- TEXT:
────
James Mathison (born 14 January 1978) is an Australian television presenter and former independent political candidate.

Early life 

Mathison was born in Sydney, New South Wales and grew up in Northern Beaches suburb of Frenchs Forest. He attended St. Augustine's College, in Brookvale. After leaving school, he worked in various jobs, including working in a warehouse for a mail-order company and as a cashier at a service station, before spending a year on exchange in South America.

Career

Entertainment

Television
In 2001, Mathison was a contestant on the Channel Ten reality TV show The $20 Challenge, during which he was shown busking on the streets of London for extra money. He achieved second place in the contest. Weeks after returning from London, he auditioned for pay-TV channel Channel [V]'s new reporter search. After making it through to the final 8, he was offered a job there as video journalist.

In 2003, Mathison was appointed co-host of Australian Idol alongside Channel [V] host Andrew Günsberg. They created a behind-the-scenes show for Channel [V] called Australian Idol Extra for the second and third seasons of the programme. On 31 March 2009, after six years with Australian Idol, it was announced Mathison had quit as co-host.

Mathison appeared on a celebrity episode of the Australian version of Ready Steady Cook in October 2005, in which he was declared the winner, beating vegan Osher Günsberg (aka. Andrew G).
────
Edit the passage of the Mathison biography between "Mathison was born" and "in South America.", inclusive, replacing "warehouse" with "factory". Rely on the Mathison biography alone, with no outside sources.

(Structured pose outputs)
────
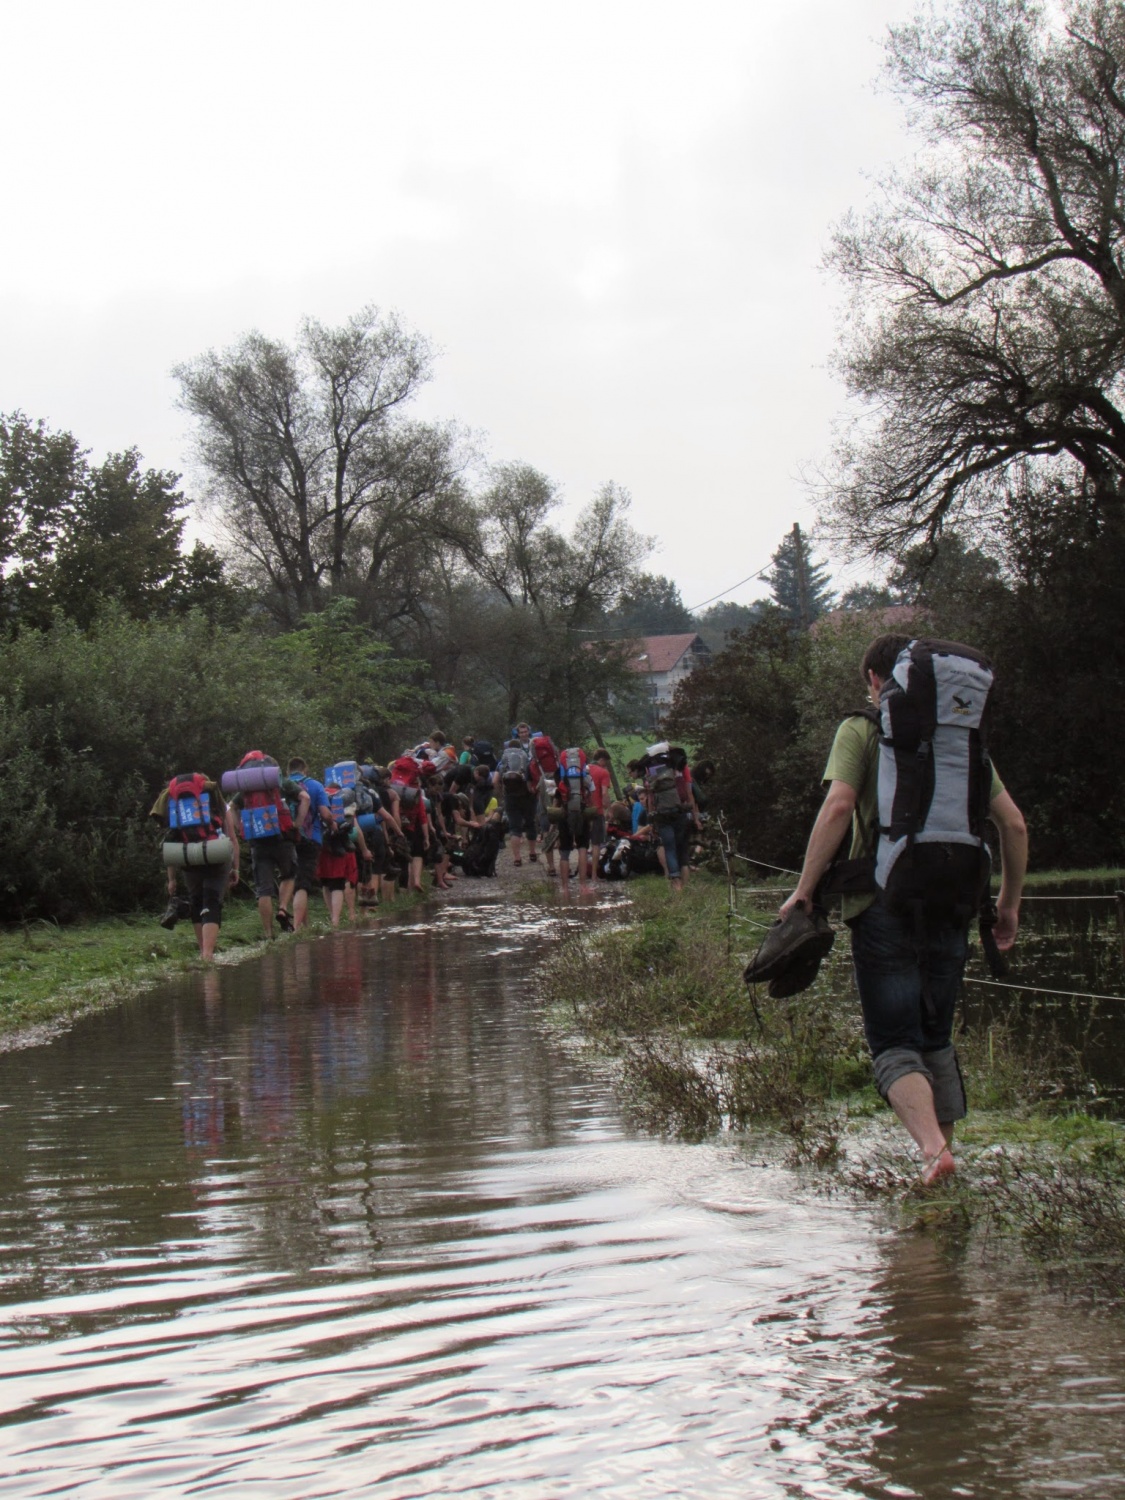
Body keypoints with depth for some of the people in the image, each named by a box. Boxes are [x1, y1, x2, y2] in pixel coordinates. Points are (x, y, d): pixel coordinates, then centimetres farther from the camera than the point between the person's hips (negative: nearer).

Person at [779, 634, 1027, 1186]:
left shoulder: (862, 730, 1)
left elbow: (837, 808, -14)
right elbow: (1013, 822, 11)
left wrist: (804, 891, -9)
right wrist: (1009, 903, 20)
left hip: (885, 906, -4)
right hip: (949, 908, 4)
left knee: (895, 1044, -3)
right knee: (937, 1040, 20)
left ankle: (932, 1145, -26)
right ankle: (945, 1148, 20)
────
- SOLVED PROBLEM:
Mathison was born in Sydney, New South Wales and grew up in Northern Beaches suburb of Frenchs Forest. He attended St. Augustine's College, in Brookvale. After leaving school, he worked in various jobs, including working in a factory for a mail-order company and as a cashier at a service station, before spending a year on exchange in South America.